Da circa tre anni, da mille giorni, questa impiegata vive malissimo all’interno del proprio ambiente di lavoro, un ufficio pubblico. Ha problemi relazionali, è vero, ma dall’ente è stata messa in atto una vera e propria campagna di mobbing per obbligarla ad andarsene. Dapprima la demansionano, impedendole di fare qualunque cosa, asserendo che sia inabile a svolgere taluni incarichi. Ma la visita dal medico legale a marzo la dichiara invece adatta a svolgere le mansioni per cui è stata assunta.

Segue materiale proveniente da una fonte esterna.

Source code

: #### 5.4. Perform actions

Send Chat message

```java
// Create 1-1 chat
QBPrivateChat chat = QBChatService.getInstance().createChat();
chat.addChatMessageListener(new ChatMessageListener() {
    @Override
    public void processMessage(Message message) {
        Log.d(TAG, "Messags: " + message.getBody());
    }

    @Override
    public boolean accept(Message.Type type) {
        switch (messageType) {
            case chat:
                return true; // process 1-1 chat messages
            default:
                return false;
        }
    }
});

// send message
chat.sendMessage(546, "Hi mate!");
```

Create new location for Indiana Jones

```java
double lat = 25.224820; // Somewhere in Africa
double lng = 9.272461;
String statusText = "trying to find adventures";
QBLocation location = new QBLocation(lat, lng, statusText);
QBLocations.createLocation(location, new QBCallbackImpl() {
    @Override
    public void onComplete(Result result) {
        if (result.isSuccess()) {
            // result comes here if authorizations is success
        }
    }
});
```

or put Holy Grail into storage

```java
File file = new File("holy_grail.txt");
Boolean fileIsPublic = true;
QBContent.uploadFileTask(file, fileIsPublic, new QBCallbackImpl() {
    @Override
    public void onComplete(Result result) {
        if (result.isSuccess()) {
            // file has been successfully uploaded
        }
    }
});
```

Solo che da allora non è cambiato nulla, nonostante la donna abbia chiesto ripetutamente al suo responsabile e all’ufficio del personale di venire reintegrata. Affigge pure un cartello alla propria scrivania in cui chiede, visto che è stata dichiarata idonea, che le diano un incarico. Ma non ottiene però nessuna risposta: anzi, ieri torna in ufficio, scopre che per lavori di ristrutturazione le scrivanie del suo settore sono state spostate in un altro padiglione, ma la sua, incredibilmente, è rivolta contro un muro, posizionata al termine di un corridoio. Quando pensava di essere uscita da un incubo, ci si è ritrovata catapultata nuovamente dentro, sentendosi completamente disumanizzata.
«Un atteggiamento inaccettabile» prosegue l’avvocato Miraglia, «alla faccia della legge Basaglia e della risocializzazione e ricollocazione nella società che la norma prevede, ma che, in questo caso, rimane disattesa e totalmente inapplicata. Chiediamo adesso che il direttore generale intervenga e che, quanto meno, ci incontri. Ma ci piacerebbe anche sapere se e come intendano intervenire le associazioni di categoria e i sindacati».